(Request)
Please extract each line in the records that contains the string "center". Case counts.

(Data shown)

>>

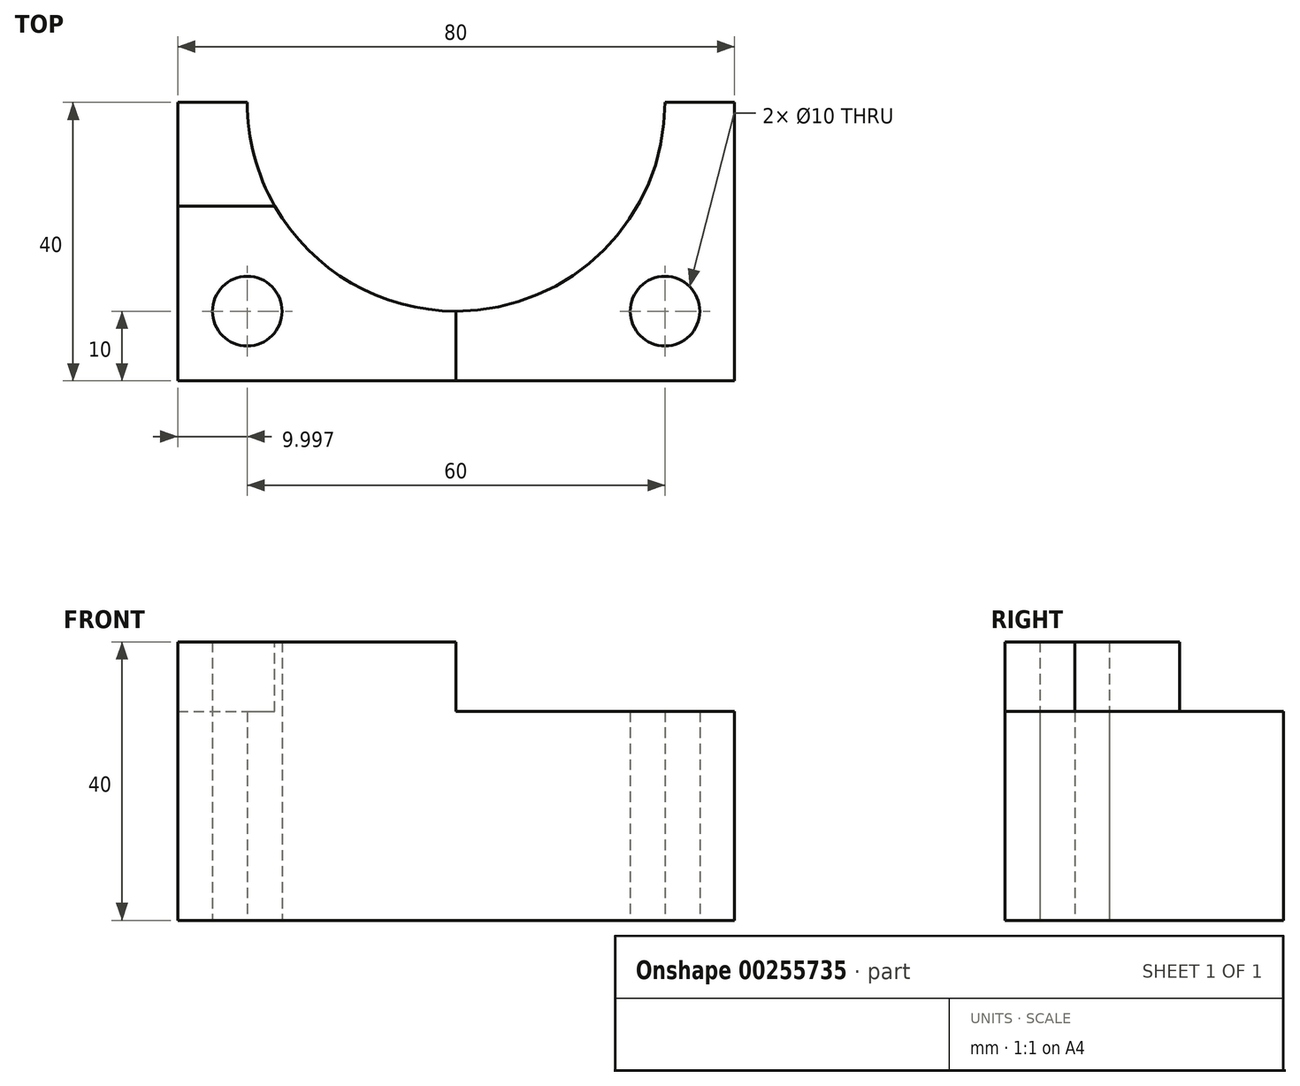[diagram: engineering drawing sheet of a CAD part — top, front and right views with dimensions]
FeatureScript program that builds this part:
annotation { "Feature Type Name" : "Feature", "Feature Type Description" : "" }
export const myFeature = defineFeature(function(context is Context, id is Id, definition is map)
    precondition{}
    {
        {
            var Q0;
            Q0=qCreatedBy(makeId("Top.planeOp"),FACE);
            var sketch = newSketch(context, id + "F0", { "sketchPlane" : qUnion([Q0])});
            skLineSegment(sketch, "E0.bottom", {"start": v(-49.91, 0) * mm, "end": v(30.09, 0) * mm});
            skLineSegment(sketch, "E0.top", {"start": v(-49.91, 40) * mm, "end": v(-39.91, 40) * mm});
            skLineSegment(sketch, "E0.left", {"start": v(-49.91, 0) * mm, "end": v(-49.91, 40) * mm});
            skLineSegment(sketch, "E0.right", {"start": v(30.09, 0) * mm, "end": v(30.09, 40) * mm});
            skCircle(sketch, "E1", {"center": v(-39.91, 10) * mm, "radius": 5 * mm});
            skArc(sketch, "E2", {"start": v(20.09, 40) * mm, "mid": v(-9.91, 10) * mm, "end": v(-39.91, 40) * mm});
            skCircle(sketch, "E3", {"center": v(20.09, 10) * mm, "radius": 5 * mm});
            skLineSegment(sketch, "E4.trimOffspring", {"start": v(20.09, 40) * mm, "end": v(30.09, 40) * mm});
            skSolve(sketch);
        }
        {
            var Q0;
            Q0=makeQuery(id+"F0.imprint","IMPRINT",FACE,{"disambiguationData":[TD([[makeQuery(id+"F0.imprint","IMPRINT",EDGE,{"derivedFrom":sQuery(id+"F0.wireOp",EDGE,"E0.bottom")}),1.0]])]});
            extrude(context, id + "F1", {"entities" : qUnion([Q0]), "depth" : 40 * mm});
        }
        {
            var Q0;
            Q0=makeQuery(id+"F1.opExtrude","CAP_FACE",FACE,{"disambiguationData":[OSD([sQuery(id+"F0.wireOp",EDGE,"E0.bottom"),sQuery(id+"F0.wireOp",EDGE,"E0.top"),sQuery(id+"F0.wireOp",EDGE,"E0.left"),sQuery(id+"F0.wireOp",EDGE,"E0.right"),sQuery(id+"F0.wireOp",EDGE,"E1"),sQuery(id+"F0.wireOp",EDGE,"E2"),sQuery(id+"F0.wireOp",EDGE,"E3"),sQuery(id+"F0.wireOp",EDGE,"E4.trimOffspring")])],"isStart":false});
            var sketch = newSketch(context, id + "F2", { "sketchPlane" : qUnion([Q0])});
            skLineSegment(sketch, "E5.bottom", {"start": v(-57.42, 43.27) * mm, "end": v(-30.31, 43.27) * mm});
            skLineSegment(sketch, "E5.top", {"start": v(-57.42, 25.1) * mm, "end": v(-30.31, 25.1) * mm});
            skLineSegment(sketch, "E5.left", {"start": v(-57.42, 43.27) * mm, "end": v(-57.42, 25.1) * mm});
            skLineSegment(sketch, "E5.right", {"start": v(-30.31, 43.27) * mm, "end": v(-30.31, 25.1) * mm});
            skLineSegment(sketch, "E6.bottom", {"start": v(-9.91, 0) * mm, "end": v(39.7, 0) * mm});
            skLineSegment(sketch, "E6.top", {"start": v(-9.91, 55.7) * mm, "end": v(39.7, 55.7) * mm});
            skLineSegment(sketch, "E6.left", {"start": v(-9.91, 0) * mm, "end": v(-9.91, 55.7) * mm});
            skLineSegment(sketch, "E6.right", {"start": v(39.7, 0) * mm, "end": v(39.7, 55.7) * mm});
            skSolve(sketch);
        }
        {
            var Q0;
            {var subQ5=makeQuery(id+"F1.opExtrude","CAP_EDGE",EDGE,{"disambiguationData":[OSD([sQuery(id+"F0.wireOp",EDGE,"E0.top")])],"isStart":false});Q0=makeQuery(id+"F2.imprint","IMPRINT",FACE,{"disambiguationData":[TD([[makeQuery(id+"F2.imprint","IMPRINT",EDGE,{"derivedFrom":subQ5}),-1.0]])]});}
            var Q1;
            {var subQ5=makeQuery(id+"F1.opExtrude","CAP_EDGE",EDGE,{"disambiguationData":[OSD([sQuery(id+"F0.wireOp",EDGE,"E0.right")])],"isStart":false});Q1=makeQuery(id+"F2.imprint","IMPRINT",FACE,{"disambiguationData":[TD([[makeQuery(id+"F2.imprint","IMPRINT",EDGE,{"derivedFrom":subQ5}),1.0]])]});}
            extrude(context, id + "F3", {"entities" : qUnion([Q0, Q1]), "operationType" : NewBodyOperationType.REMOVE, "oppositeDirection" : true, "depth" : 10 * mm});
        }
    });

<<
>>

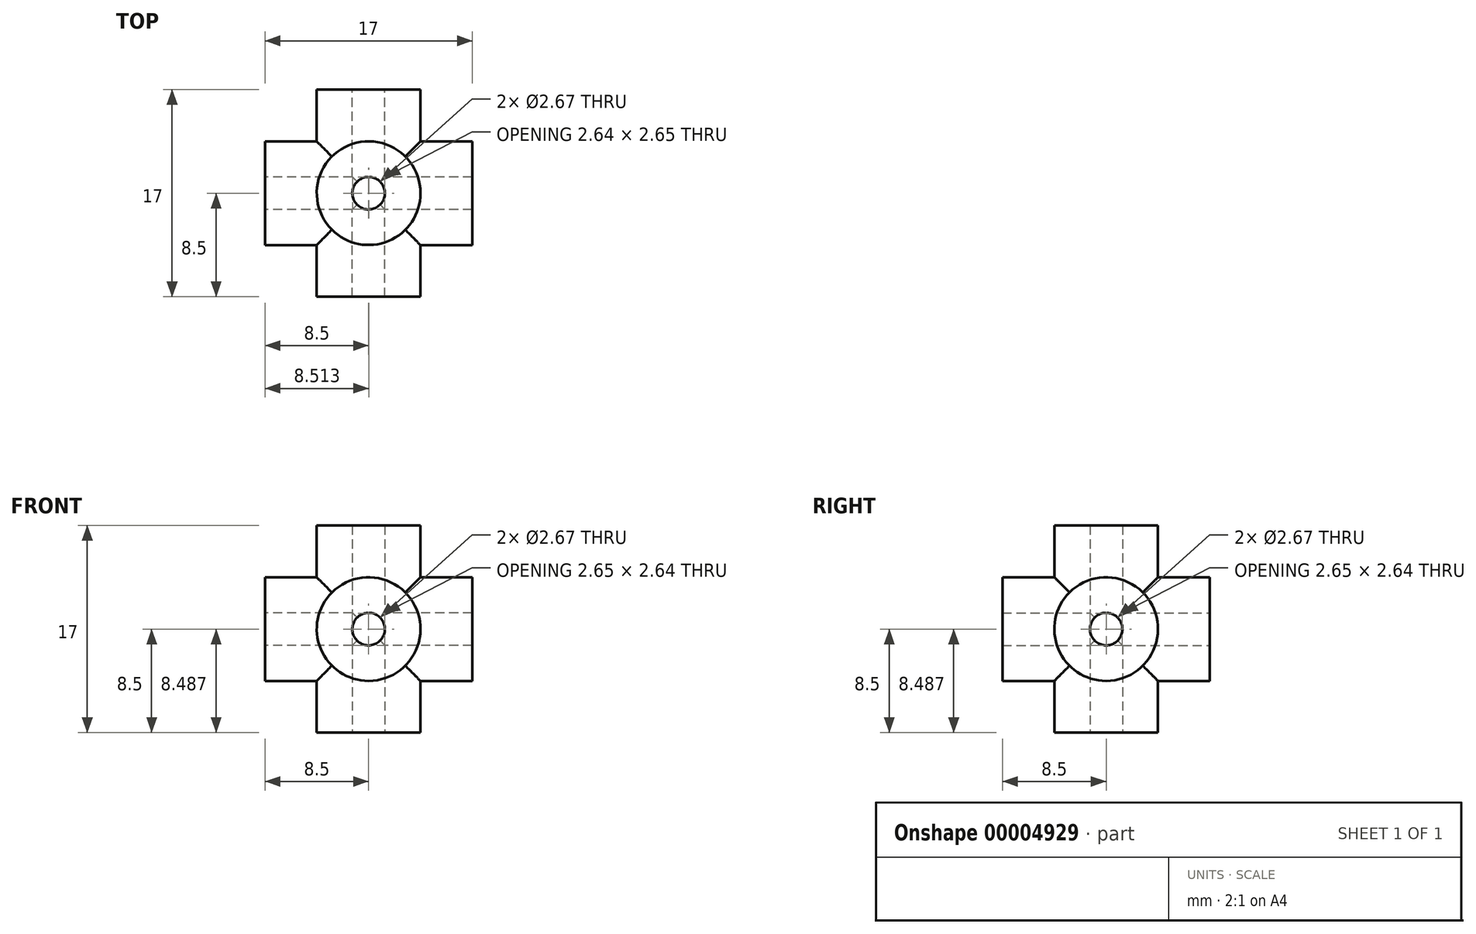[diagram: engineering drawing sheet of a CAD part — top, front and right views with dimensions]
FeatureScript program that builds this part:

<<

(Output of the exercise)
            skCircle(sketch, "E1", {"center": v(-39.91, 10) * mm, "radius": 5 * mm});
            skCircle(sketch, "E3", {"center": v(20.09, 10) * mm, "radius": 5 * mm});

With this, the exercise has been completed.